How does Haskell know which function can operate first?


I'm writing a custom language that features some functional elements. When I get stuck somewhere I usually check how Haskell does it. This time though, the problem is a bit to complicated for me to think of an example to give to Haskell.

Here's how it goes.

Say we have the following line

a . b

in Haskell. Obviously, we are composing two functions, a and b. But what if the function a took another two functions as parameters. What's stopping it from operating on . and b? You can surround it in brackets but that shouldn't make a difference since the expression still evaluates to a function, a prefix one, and prefix functions have precedence over infix functions.

If you do

(+) 2 3 * 5

for example, it will output 25 instead of 17.

Basically what I'm asking is, what mechanism does Haskell use when you want an infix function to operate before a preceding prefix function.

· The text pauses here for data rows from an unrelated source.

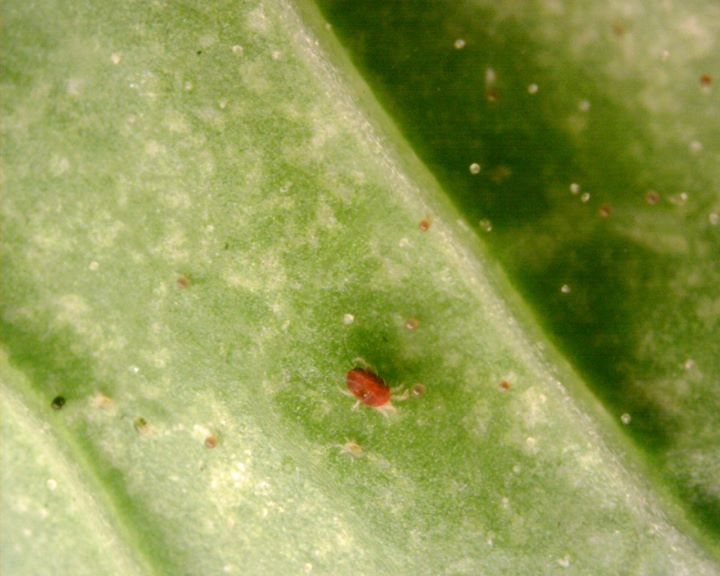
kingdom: Animalia
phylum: Arthropoda
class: Arachnida
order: Trombidiformes
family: Tetranychidae
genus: Tetranychus
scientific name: Tetranychus urticae
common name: Carmine spider mite
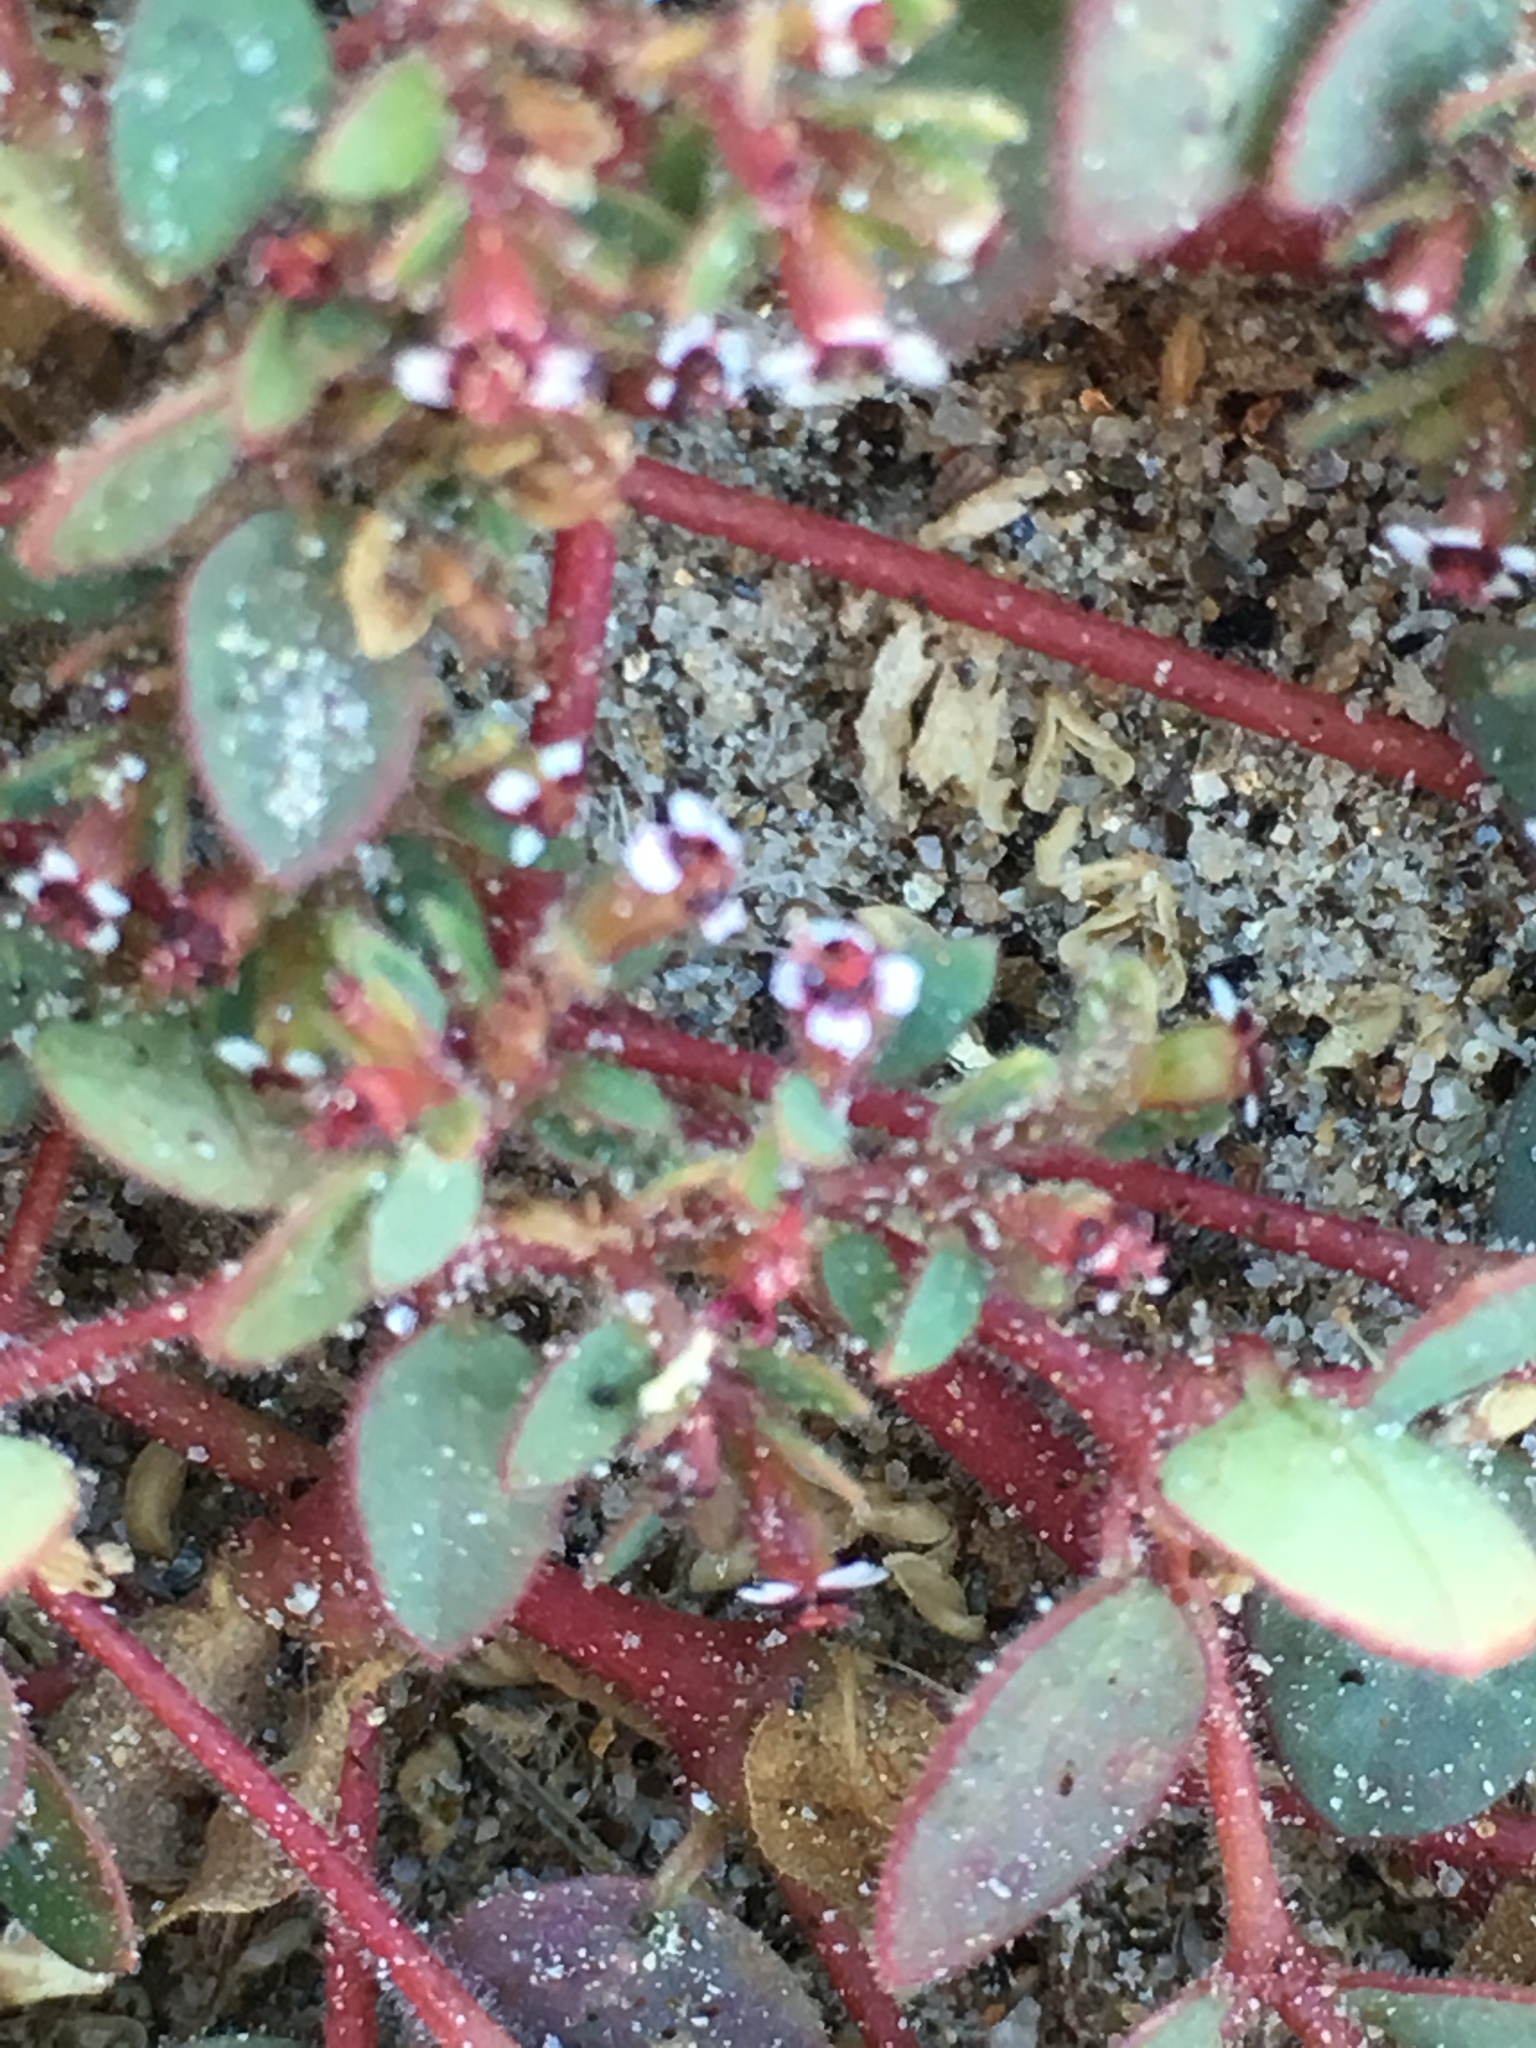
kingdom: Plantae
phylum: Tracheophyta
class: Magnoliopsida
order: Malpighiales
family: Euphorbiaceae
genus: Euphorbia
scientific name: Euphorbia arizonica
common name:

So. If "a" is a function that takes two functions as its parameters. How do you stop Haskell from interpreting

a . b

as "apply . and b to the function a" and Interpret it as "compose functions a and b".


Solution

  • If you don't put parens around an operator, it's always parsed as infix; i.e. as an operator, not an operand.
    E.g. if you have f g ? i j, there are no parens around ?, so the whole thing is a call to (?) (parsed as (f g) ? (i j), equivalent to (?) (f g) (i j)).